The nests of the black-bellied whistling ducks are done in the hollows of the trees even if some metres high over the soil and, less frequently, on the ground in the low vegetation. The species willingly utilizes also the artificial birdhouses and, occasionally, chimneys, abandoned dwellings or other birds’ nests. It is not unusual to find nests with eggs spawned by more females; these nests may contain 60 and even more eggs! (which cannot be functionally hatched).When in the same habitat are present also the Muscovy duck (Cairina moschata) and the Wood duck (Aix sponsa) the competition for the nesting cavities penalizes the black-bellied whistling duck.
The reproductive season is very long and in some localities the species is able to do two successive nidifications.
The black-belled whistling duck is markedly monogamous and the pair may keep united even for several years.
The eggs are roundish, of marble-ivory white colour, and the hatching lasts about 24-25 days.
Both members of the pair care the chicks for about two months. The ducklings of these species are lovely: they have a contrasted yellow-brown of slightly downy look colouration, mottled on the body and striped on the head. The geometry of the livery of the ducklings gives them a general appearance to the same recalling that of the wasps (family Vespidae) or, even more, that of the bumblebees (genus Bombus).

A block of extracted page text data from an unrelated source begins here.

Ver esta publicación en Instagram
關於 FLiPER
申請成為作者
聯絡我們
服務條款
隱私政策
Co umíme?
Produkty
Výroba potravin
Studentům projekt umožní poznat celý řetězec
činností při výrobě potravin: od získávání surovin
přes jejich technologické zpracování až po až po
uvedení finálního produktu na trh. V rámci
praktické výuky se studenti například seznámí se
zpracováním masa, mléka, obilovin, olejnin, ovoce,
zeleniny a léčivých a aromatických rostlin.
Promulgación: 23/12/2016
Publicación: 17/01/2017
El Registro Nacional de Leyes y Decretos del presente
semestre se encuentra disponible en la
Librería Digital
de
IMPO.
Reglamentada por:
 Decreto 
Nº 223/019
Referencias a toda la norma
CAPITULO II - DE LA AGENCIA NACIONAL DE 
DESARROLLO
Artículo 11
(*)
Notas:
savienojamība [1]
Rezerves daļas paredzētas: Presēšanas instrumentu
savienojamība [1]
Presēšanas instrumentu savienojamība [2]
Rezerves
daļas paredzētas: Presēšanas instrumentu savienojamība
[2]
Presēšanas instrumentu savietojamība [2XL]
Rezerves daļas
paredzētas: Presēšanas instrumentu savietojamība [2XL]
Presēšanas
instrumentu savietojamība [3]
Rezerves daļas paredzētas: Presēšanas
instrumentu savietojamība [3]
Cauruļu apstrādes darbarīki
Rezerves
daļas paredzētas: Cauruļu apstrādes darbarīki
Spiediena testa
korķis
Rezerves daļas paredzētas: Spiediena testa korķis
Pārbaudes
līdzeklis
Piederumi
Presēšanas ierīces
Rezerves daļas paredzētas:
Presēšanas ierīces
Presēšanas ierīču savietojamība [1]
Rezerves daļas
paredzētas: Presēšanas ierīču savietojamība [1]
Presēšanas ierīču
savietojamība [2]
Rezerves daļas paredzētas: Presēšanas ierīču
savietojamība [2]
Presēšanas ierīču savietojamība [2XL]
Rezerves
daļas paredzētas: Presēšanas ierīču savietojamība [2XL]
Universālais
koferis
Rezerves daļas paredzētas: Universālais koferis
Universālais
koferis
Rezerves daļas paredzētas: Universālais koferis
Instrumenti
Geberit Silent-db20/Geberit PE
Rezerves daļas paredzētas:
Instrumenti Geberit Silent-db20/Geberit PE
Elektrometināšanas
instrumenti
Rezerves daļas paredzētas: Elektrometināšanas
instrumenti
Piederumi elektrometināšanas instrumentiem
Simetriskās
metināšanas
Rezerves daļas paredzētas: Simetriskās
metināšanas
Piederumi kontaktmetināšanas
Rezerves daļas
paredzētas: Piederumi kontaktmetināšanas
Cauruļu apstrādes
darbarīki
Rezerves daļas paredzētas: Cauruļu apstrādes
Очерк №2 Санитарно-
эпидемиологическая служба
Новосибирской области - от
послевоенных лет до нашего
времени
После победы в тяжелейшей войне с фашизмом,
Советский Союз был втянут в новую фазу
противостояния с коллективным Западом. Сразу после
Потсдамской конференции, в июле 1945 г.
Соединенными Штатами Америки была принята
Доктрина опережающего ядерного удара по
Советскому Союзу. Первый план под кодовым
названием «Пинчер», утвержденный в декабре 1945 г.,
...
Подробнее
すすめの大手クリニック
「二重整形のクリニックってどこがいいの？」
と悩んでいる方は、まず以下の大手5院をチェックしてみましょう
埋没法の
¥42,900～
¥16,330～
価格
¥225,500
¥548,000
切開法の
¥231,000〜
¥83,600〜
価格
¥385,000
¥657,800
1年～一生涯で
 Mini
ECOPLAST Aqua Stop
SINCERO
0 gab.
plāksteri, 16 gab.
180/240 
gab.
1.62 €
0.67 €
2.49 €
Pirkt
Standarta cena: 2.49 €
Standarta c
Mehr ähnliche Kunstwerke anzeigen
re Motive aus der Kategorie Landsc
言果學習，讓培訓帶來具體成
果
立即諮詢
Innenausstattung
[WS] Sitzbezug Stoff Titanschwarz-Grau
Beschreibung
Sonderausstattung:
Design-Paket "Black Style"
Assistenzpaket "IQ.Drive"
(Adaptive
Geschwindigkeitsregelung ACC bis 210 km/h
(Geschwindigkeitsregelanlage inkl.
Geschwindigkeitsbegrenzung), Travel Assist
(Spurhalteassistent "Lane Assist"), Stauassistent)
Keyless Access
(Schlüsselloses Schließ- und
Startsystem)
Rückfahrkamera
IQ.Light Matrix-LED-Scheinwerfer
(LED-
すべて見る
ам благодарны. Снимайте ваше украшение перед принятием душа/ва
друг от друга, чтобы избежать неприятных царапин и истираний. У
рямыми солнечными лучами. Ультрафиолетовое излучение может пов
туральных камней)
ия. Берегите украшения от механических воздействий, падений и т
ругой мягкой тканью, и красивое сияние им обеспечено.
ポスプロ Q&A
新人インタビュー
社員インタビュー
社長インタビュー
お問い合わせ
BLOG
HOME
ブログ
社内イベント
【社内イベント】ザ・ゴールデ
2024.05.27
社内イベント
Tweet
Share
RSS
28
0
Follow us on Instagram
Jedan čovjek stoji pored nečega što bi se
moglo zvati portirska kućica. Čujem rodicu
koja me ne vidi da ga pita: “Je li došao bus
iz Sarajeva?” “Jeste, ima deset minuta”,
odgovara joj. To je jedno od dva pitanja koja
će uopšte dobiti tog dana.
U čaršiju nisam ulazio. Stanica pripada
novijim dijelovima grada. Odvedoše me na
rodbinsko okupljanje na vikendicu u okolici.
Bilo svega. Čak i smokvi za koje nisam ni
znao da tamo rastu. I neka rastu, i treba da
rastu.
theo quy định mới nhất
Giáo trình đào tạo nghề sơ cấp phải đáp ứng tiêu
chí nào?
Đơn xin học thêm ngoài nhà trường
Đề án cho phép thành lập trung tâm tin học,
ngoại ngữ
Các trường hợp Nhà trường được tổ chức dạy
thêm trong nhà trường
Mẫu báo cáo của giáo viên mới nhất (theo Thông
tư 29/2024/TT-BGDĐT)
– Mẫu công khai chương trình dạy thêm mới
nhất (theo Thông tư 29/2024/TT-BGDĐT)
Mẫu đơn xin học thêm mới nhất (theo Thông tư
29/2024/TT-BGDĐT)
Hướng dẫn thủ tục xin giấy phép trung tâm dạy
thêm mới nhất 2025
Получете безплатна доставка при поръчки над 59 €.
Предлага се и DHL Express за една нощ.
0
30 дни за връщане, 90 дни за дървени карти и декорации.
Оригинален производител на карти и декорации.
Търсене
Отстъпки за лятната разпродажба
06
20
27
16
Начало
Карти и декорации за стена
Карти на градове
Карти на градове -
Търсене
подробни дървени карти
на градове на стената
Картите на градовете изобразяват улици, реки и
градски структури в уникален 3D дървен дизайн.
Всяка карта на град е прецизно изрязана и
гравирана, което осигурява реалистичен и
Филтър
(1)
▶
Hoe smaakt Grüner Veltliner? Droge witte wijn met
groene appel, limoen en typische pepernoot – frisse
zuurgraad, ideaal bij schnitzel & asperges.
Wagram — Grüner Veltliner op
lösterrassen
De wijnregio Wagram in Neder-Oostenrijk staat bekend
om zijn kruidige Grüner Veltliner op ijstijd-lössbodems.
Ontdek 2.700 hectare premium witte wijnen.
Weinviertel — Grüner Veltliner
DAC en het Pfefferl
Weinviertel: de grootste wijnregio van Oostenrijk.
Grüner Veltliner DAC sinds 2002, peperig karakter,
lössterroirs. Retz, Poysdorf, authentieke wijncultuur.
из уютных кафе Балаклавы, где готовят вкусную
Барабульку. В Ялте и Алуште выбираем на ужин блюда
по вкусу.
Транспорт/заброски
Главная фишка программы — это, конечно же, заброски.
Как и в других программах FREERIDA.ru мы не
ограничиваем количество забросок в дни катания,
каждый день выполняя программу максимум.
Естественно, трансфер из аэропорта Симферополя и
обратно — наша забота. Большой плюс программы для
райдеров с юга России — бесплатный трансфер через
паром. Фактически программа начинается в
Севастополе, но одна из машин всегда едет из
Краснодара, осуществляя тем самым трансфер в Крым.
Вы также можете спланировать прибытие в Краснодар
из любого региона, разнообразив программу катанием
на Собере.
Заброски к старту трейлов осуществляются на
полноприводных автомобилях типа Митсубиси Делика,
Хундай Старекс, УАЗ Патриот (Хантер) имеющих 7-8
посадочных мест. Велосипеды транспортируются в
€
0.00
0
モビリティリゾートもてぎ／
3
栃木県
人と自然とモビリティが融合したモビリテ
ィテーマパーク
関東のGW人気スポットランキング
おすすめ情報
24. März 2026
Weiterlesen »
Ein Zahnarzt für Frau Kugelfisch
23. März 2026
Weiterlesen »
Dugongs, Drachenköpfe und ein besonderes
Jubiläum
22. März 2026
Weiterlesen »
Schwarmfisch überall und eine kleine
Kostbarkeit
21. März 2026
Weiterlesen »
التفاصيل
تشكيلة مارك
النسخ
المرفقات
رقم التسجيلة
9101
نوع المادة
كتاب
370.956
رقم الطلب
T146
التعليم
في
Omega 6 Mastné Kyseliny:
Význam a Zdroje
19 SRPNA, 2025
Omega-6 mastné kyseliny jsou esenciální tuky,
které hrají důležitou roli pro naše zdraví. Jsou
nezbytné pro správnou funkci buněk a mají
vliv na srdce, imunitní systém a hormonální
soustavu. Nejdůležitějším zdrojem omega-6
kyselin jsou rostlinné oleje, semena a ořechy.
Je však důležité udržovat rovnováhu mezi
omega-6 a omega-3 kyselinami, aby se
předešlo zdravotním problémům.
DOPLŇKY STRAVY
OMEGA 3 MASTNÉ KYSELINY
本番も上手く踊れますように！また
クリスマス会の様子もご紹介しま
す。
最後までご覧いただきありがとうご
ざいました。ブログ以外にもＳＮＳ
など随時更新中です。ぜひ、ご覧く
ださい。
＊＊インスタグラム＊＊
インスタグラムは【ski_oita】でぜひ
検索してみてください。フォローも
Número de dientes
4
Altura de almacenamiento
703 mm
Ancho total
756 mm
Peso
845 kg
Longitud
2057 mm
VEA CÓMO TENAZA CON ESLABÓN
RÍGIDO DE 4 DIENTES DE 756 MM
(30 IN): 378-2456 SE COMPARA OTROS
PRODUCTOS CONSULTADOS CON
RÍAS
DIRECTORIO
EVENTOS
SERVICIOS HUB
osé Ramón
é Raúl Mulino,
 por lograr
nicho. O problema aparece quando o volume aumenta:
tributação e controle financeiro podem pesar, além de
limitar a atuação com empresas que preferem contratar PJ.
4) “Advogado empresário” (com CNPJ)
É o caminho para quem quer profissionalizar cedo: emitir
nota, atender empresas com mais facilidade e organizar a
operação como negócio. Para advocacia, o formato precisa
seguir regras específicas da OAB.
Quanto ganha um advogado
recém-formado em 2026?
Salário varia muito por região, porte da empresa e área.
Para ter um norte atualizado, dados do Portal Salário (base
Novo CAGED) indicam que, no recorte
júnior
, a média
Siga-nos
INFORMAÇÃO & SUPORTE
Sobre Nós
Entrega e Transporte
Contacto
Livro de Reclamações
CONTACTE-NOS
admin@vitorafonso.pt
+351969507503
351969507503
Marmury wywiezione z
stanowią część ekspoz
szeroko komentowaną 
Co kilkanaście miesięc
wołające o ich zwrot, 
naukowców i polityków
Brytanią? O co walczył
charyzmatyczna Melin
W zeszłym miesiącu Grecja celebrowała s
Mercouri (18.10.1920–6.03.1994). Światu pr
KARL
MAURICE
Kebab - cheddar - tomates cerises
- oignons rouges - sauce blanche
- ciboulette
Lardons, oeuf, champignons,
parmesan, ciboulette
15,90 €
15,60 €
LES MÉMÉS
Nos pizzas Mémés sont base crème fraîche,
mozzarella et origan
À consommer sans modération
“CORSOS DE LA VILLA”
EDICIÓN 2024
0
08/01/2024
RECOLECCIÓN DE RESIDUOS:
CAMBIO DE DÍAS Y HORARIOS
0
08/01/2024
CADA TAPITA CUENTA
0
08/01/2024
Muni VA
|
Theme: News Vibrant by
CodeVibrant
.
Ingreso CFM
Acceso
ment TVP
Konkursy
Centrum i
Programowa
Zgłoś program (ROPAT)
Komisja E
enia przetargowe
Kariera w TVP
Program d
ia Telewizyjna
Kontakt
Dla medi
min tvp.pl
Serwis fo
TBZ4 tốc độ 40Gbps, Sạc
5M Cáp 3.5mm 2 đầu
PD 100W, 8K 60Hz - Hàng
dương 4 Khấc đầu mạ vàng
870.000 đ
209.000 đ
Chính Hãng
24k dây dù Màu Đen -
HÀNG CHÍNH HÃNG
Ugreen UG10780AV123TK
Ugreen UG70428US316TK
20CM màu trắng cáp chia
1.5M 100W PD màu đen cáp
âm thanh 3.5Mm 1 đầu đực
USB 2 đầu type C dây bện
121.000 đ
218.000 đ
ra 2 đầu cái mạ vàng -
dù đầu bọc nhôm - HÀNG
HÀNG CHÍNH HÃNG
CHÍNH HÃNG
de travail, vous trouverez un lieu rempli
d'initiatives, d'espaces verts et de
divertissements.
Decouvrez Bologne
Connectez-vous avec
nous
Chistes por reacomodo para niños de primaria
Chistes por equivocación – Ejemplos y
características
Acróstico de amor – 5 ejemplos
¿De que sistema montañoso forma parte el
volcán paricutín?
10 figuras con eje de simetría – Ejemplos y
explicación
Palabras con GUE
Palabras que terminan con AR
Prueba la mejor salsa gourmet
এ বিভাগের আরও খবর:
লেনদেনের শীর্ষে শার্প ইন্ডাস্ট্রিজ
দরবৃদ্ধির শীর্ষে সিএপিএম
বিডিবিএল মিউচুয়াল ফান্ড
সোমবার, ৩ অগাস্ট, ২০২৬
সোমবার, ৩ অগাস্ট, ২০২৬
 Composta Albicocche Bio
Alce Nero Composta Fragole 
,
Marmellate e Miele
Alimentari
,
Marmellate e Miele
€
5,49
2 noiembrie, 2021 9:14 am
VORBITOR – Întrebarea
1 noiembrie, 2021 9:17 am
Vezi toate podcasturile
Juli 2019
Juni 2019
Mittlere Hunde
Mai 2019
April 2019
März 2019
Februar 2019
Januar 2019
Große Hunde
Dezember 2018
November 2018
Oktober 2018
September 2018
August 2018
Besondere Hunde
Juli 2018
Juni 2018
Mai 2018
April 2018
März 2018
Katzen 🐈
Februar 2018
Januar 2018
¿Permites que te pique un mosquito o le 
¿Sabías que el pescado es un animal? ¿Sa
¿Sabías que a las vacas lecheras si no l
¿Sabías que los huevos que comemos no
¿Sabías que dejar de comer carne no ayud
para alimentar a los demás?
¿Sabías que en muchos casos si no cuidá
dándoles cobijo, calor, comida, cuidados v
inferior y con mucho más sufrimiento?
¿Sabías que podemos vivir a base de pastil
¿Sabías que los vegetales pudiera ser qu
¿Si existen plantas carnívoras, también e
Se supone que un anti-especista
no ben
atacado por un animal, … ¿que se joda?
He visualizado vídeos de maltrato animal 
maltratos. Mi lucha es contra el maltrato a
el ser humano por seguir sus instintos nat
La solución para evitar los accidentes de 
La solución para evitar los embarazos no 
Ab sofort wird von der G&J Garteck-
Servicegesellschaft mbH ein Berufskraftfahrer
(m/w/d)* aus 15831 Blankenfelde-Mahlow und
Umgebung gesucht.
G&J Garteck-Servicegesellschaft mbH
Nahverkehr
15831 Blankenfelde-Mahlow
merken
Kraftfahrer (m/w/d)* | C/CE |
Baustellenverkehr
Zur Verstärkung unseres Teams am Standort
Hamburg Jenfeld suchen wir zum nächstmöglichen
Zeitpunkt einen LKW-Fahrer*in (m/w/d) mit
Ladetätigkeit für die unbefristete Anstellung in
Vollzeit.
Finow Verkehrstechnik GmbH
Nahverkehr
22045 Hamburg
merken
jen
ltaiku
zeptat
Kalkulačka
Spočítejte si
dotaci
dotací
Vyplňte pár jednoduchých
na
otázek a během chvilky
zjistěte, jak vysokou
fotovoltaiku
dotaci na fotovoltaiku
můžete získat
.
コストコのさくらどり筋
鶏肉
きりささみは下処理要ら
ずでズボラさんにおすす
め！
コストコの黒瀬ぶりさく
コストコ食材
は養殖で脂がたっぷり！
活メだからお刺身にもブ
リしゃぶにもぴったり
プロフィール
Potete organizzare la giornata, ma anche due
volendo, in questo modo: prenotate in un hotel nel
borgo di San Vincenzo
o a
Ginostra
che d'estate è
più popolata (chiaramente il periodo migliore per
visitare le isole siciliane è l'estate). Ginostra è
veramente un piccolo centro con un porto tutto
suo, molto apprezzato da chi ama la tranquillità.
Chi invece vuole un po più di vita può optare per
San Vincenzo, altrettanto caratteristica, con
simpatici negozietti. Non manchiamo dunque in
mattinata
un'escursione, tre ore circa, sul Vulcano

Even if the total population is estimated to be of about one million/one million and a half of individuals, the species is submitted to great venatorial stress. In captivity, the black-bellied whistling duck is bred and appreciated. Also the local populations of Latin America bred it along with the domestic poultry for using it as “duck guard”. In the amateur collection the northern subspecies (Dendrocygna autumnalis autumnalis) is more commonly found and only occasionally the southern (Dendrocygna autumnalis discolor) one. It is easy also to find some intermediate forms resulting from the crossing between the two subspecies; in this regard it would be desirable if the serious breeders could breed separately the two subspecies in order to maintain high the biodiversity of these splendid and cute birds.